LIB DEM leader Jo Swinson is facing calls to apologise for hiking tuition fees today on the anniversary of the 2010 vote that condemned thousands of students to a lifetime of debt. 

Shadow education secretary Angela Rayner said the anniversary presented an opportunity for the Lib Dems to apologise for trebling fees to £9,000 a year — which Ms Swinson backed. 

As the country hurtles towards December 12, Ms Rayner added that she wanted to remind the public of “how quickly the Liberal Democrats broke their promises for a taste of power with the Conservatives.”

She said: “That broken promise left many young people bitterly disillusioned with politics, which is particularly destructive because Labour believes politics is a force for good in our society.

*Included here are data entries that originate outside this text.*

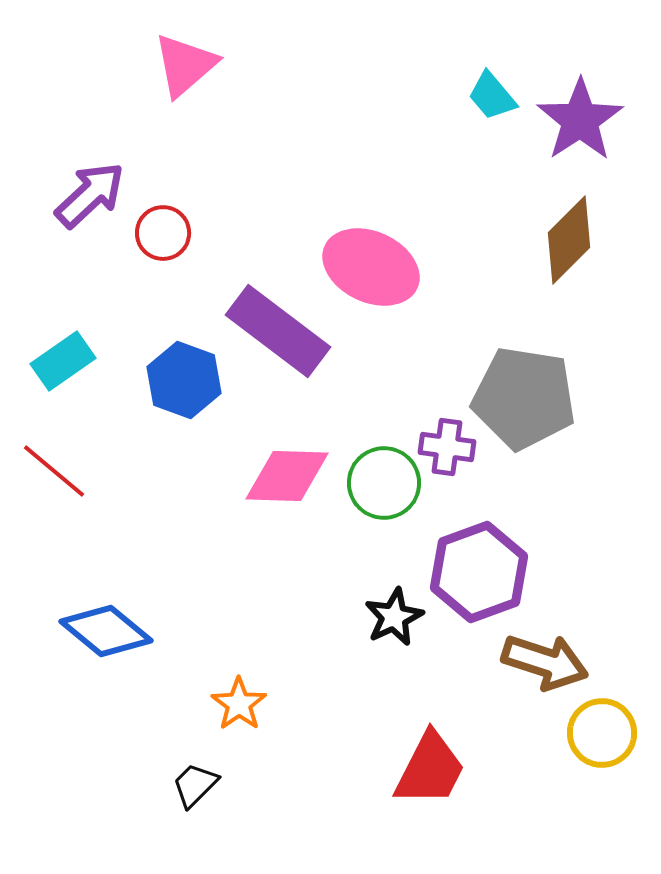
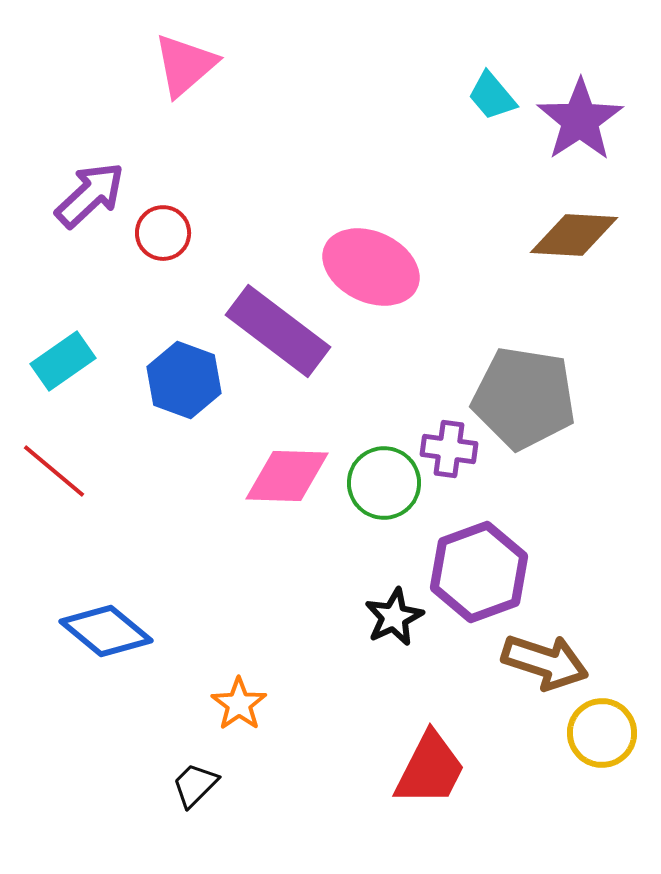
brown diamond: moved 5 px right, 5 px up; rotated 48 degrees clockwise
purple cross: moved 2 px right, 2 px down
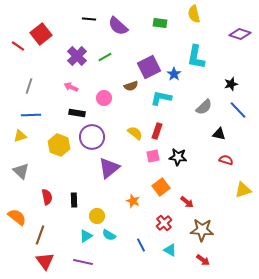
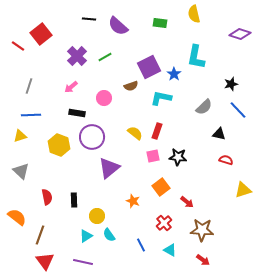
pink arrow at (71, 87): rotated 64 degrees counterclockwise
cyan semicircle at (109, 235): rotated 24 degrees clockwise
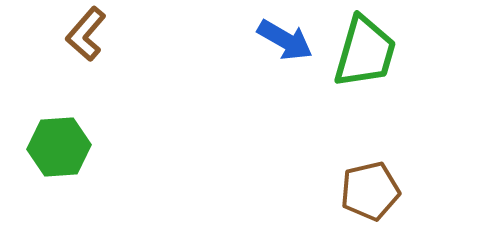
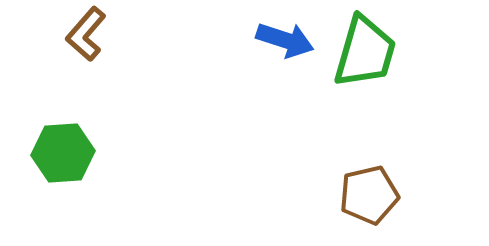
blue arrow: rotated 12 degrees counterclockwise
green hexagon: moved 4 px right, 6 px down
brown pentagon: moved 1 px left, 4 px down
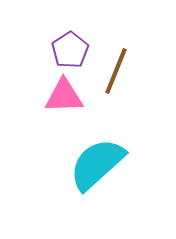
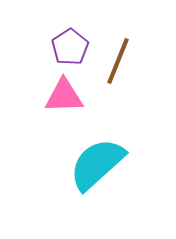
purple pentagon: moved 3 px up
brown line: moved 2 px right, 10 px up
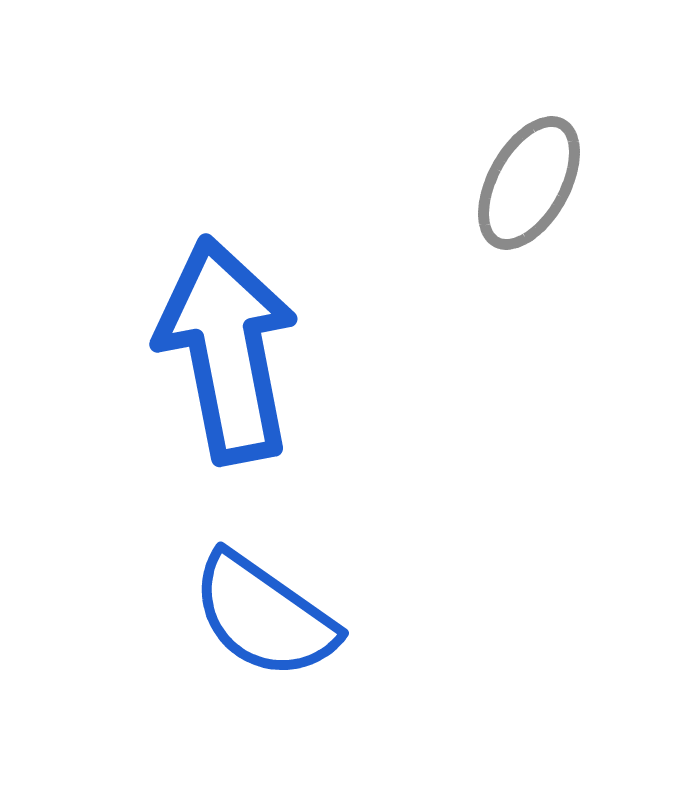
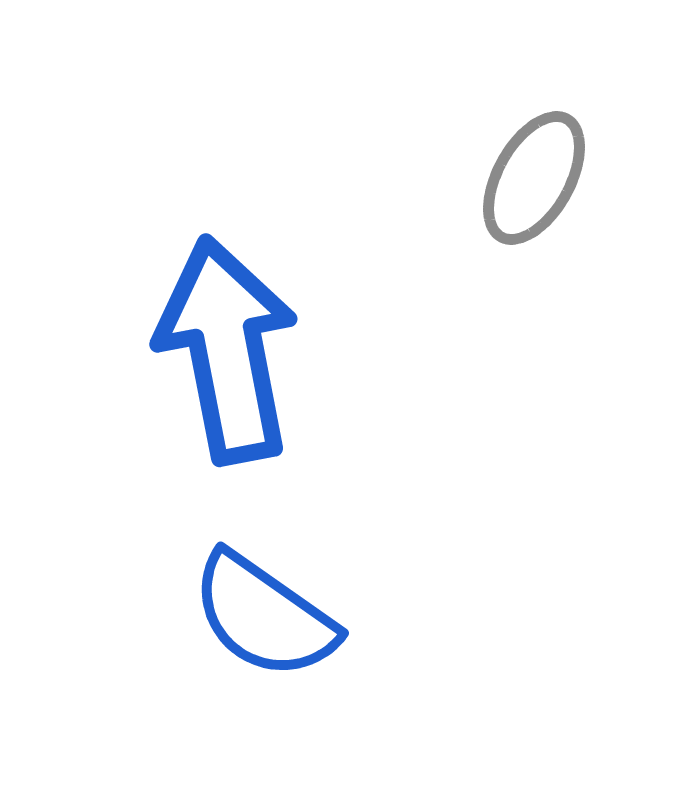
gray ellipse: moved 5 px right, 5 px up
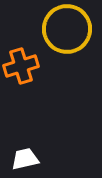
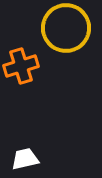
yellow circle: moved 1 px left, 1 px up
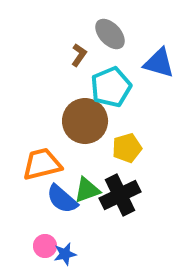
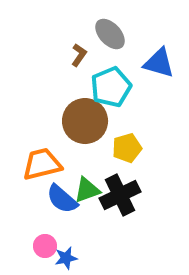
blue star: moved 1 px right, 4 px down
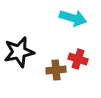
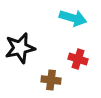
black star: moved 1 px right, 4 px up
brown cross: moved 5 px left, 10 px down; rotated 12 degrees clockwise
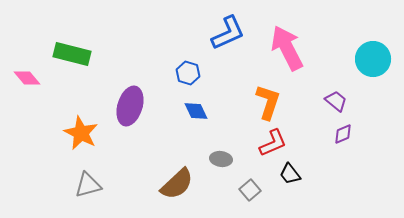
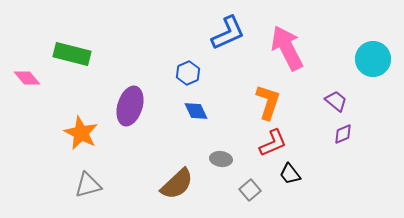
blue hexagon: rotated 20 degrees clockwise
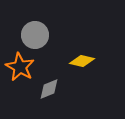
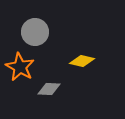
gray circle: moved 3 px up
gray diamond: rotated 25 degrees clockwise
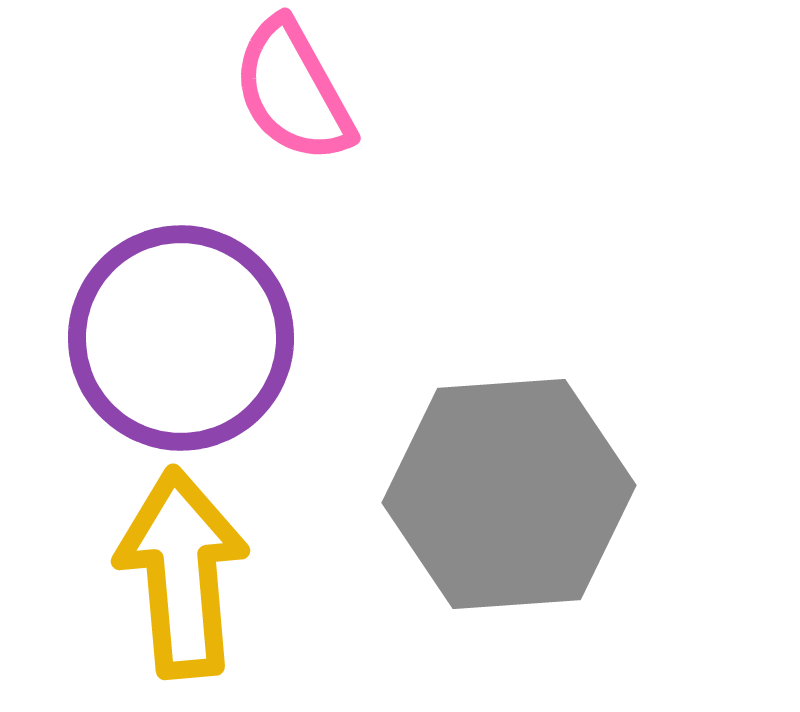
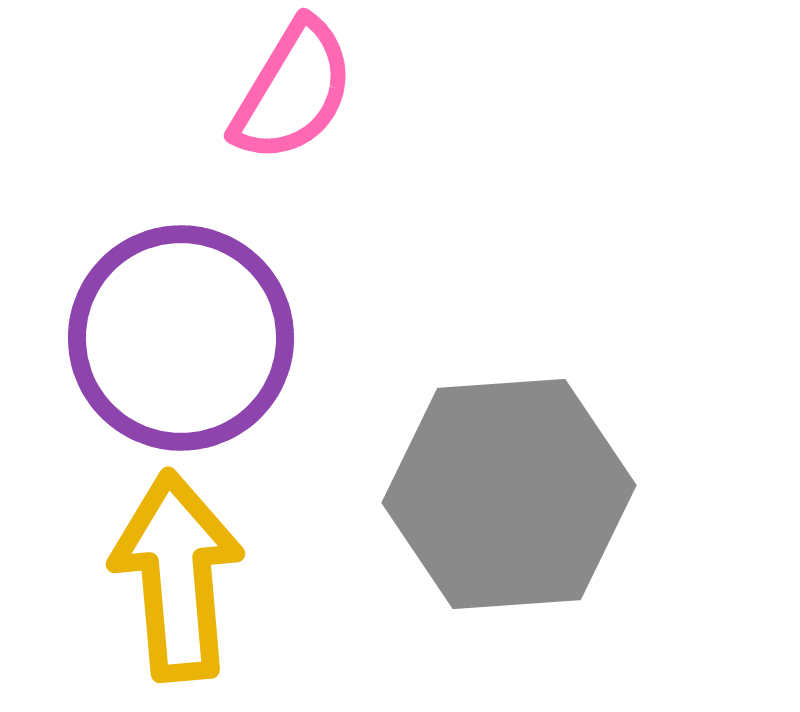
pink semicircle: rotated 120 degrees counterclockwise
yellow arrow: moved 5 px left, 3 px down
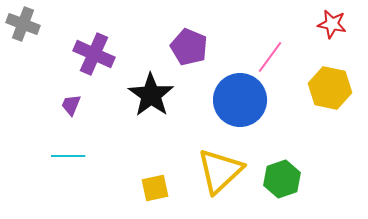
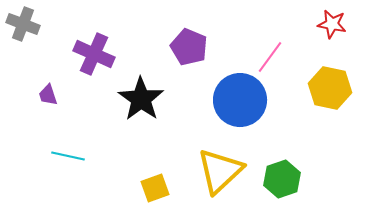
black star: moved 10 px left, 4 px down
purple trapezoid: moved 23 px left, 10 px up; rotated 40 degrees counterclockwise
cyan line: rotated 12 degrees clockwise
yellow square: rotated 8 degrees counterclockwise
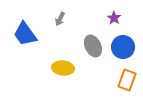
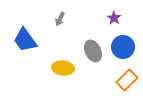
blue trapezoid: moved 6 px down
gray ellipse: moved 5 px down
orange rectangle: rotated 25 degrees clockwise
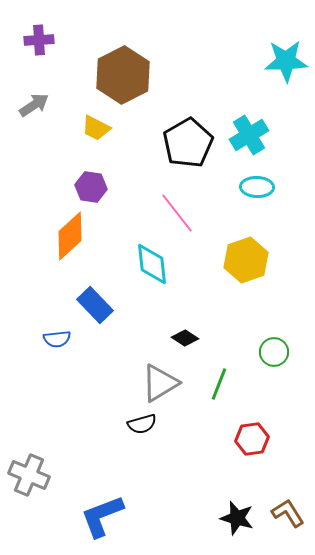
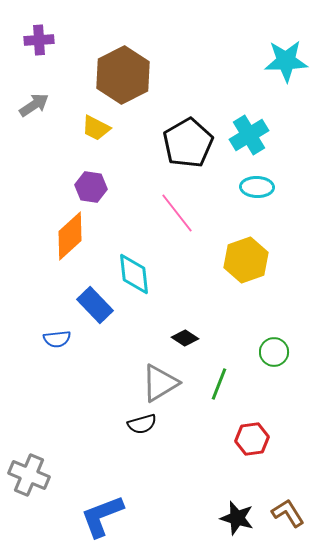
cyan diamond: moved 18 px left, 10 px down
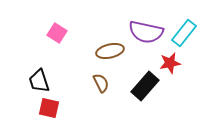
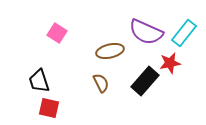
purple semicircle: rotated 12 degrees clockwise
black rectangle: moved 5 px up
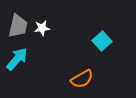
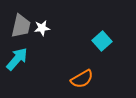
gray trapezoid: moved 3 px right
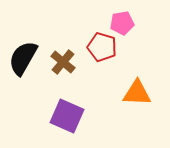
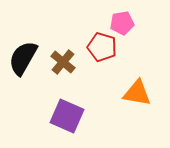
orange triangle: rotated 8 degrees clockwise
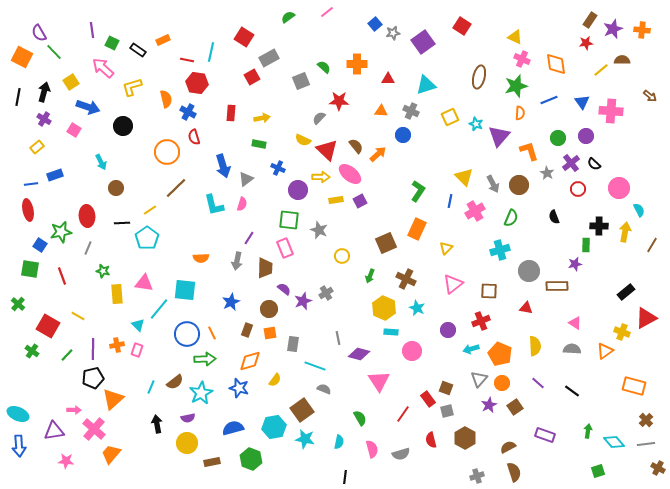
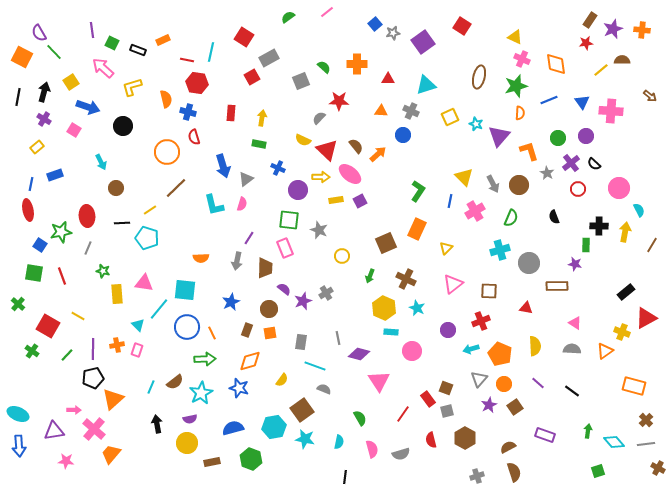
black rectangle at (138, 50): rotated 14 degrees counterclockwise
blue cross at (188, 112): rotated 14 degrees counterclockwise
yellow arrow at (262, 118): rotated 70 degrees counterclockwise
blue line at (31, 184): rotated 72 degrees counterclockwise
cyan pentagon at (147, 238): rotated 20 degrees counterclockwise
purple star at (575, 264): rotated 24 degrees clockwise
green square at (30, 269): moved 4 px right, 4 px down
gray circle at (529, 271): moved 8 px up
blue circle at (187, 334): moved 7 px up
gray rectangle at (293, 344): moved 8 px right, 2 px up
yellow semicircle at (275, 380): moved 7 px right
orange circle at (502, 383): moved 2 px right, 1 px down
purple semicircle at (188, 418): moved 2 px right, 1 px down
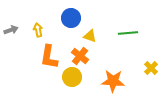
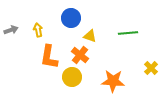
orange cross: moved 1 px up
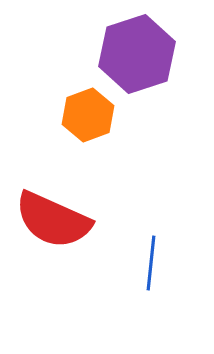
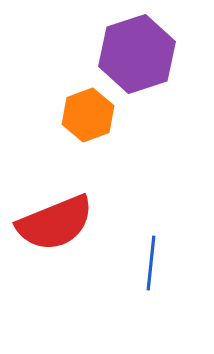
red semicircle: moved 2 px right, 3 px down; rotated 46 degrees counterclockwise
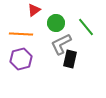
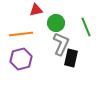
red triangle: moved 2 px right; rotated 24 degrees clockwise
green line: rotated 18 degrees clockwise
orange line: rotated 10 degrees counterclockwise
gray L-shape: rotated 140 degrees clockwise
black rectangle: moved 1 px right, 1 px up
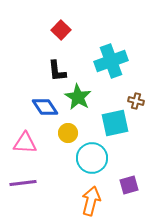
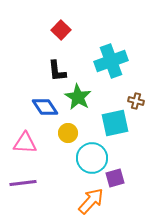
purple square: moved 14 px left, 7 px up
orange arrow: rotated 28 degrees clockwise
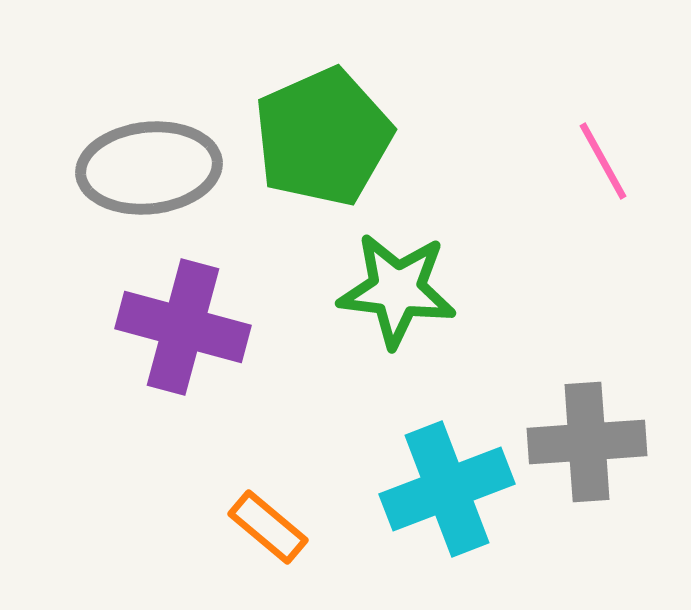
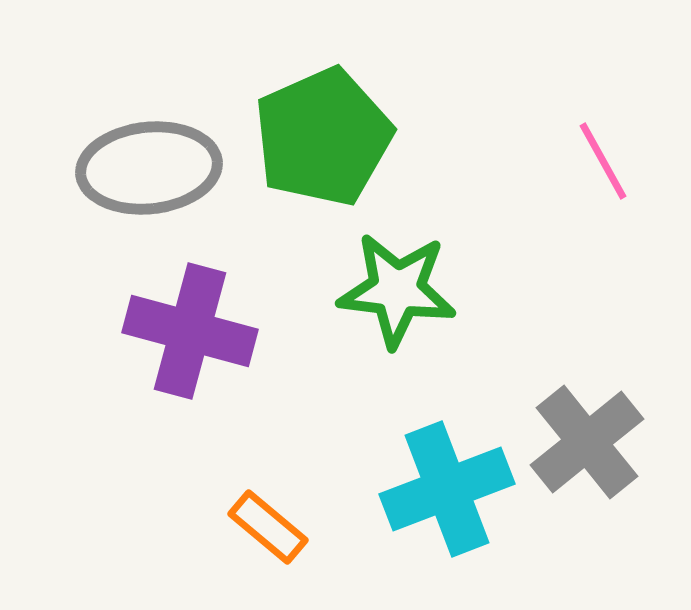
purple cross: moved 7 px right, 4 px down
gray cross: rotated 35 degrees counterclockwise
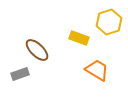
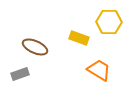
yellow hexagon: rotated 20 degrees clockwise
brown ellipse: moved 2 px left, 3 px up; rotated 20 degrees counterclockwise
orange trapezoid: moved 2 px right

“Jo Swinson said that her party ‘long prided itself on its commitment to education as the great leveller,’ before voting with the Tories to treble fees, scrap grants, and impose all the cuts that are destroying our public services and left millions of children growing up in poverty.”

The decision to renege on their own election promises by backing the tuition fee hike was a “betrayal” of young people, the shadow education secretary blasted. 

Britain is still reeling from the effects of austerity imposed by the Lib Dem-Tory coalition government with homelessness and foodbank use at record highs. 

This has plagued the Lib Dem campaign with support for the party steadily declining as the election campaign rumbles on. 

A recent projection by the BBC puts the Lib Dems on 13 seats — down from the current 21. 

Last week, SNP leader Nicola Sturgeon said that Scottish Lib Dem leader Willie Rennie should be “ashamed” of his party and apologise to the Scottish people. 

Ms Swinson was also confronted last month by a student at Strathclyde University who held the party accountable for “people dying in poverty” in Glasgow. 

He said that the austerity measures her party enabled in coalition were “unforgivable.” 

The public have also slammed the Lib Dem leader’s support for universal credit and her personal voting record which includes backing the bedroom tax and voting against raising benefits.